The contractible copula is the form of main-verb "be" that can be reduced to a clitic — "'s" for "is", "'re" for "are", "'m" for "am" — in the contexts where contraction is grammatically licensed. Brown identified contractible contexts as those where the copula appears in a non-final position with a host that allows the clitic ("he's tall", "they're here") and contrasted them with the uncontractible contexts where the copula must surface as a full word ("there it is"). He treated contractible and uncontractible as separate morphemes in his 14 because they reach mastery on different timelines — contractible later than uncontractible.

Acquisition trajectory

Children begin producing contractible copula sporadically in late Stage III and reach 90% mastery by approximately 49 months in typical development. The lag relative to uncontractible copula is consistent across children and is the empirical anchor for Brown's decision to split them. The first productive contracted forms appear on high-frequency hosts: "he's", "she's", "it's", "that's". The full forms ("he is", "she is") may continue to be used in parallel with the contracted forms throughout the acquisition window without signalling a problem. Brown noted that children sometimes produce a hybrid where the copula is reduced but not bound to the host ("he s tall", with a slight pause), which is a transitional form rather than an error.

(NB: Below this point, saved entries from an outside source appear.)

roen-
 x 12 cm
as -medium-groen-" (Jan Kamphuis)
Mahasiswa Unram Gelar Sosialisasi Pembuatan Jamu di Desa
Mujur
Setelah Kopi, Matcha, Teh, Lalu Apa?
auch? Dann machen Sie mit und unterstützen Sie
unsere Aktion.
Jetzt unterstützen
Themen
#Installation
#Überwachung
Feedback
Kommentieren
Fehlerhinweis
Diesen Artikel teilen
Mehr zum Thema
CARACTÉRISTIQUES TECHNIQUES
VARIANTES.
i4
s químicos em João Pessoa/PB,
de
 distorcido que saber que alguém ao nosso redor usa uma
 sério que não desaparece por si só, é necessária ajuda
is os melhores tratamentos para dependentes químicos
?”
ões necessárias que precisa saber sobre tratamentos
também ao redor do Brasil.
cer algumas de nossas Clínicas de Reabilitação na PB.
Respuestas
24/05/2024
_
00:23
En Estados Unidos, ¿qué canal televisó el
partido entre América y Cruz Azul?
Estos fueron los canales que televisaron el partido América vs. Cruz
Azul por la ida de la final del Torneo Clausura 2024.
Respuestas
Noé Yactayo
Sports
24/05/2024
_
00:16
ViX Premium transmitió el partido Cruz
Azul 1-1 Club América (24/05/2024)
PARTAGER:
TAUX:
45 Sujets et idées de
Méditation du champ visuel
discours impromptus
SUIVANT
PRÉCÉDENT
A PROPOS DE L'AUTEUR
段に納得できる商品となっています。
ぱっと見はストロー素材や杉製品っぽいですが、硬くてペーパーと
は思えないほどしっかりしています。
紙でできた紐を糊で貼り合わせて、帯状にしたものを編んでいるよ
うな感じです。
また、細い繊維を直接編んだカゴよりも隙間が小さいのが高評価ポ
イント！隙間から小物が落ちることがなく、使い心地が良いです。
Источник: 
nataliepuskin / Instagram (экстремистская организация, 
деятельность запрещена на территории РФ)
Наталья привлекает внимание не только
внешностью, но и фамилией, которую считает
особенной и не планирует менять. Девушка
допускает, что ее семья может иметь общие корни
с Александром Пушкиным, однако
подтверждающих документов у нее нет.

Children with DLD show prolonged omission of contractible copula and rarely produce the contracted form spontaneously.

Examples in obligatory context

These are the kinds of child utterances a clinician would code as a correct production of 's/'re (copula) when scoring a language sample.

  • He's tall.
  • She's happy.
  • It's raining.
  • That's mine.
  • They're here.
  • I'm hungry.

Common errors during the acquisition window

  • Omission of the copula entirely: "he tall" for "he's tall"
  • Use of the full form when the contracted form is expected in casual speech (this is not an error per se)
  • Substitution of a different verb: "he be tall" for "he's tall"
  • Inconsistent marking across hosts in the same sample

Many of these errors are developmentally normal during the acquisition window. The clinical signal is persistence past the typical age of mastery, not the presence of any single error in early production.

Clinical relevance and scoring

Contractible copula is moderately sensitive to DLD but less so than its uncontractible counterpart, because contraction allows the morpheme to "hide" phonologically and ambiguous omission is harder to score reliably. A clear case of omission — "he tall" with no audible contraction at all — is the relevant clinical signal. Score contractible copula by identifying every obligatory clausal context where the main verb is "be" linking a subject to a predicate adjective, predicate nominal, or locative phrase, and the surface form would license contraction. Code each instance as correct (full or contracted form), omitted, or substituted. Pair the score with the uncontractible copula score for a complete picture of copula development.

Contracted forms hide. Score contractible copula by listening for the absence of "'s" rather than the presence of "is", and the diagnostic signal sharpens.
Score the absence, not the presence

References

  1. Brown, R. (1973). A First Language: The Early Stages. Harvard University Press, pp. 367–388.
  2. Cleave, P. L., & Rice, M. L. (1997). An examination of the morpheme BE in children with specific language impairment: The role of contractibility and grammatical form class. JSLHR, 40(3), 480–492.
  3. Pavelko, S. L., & Owens, R. E. (2017). Sampling Utterances and Grammatical Analysis Revised (SUGAR). LSHSS, 48(3), 197–215.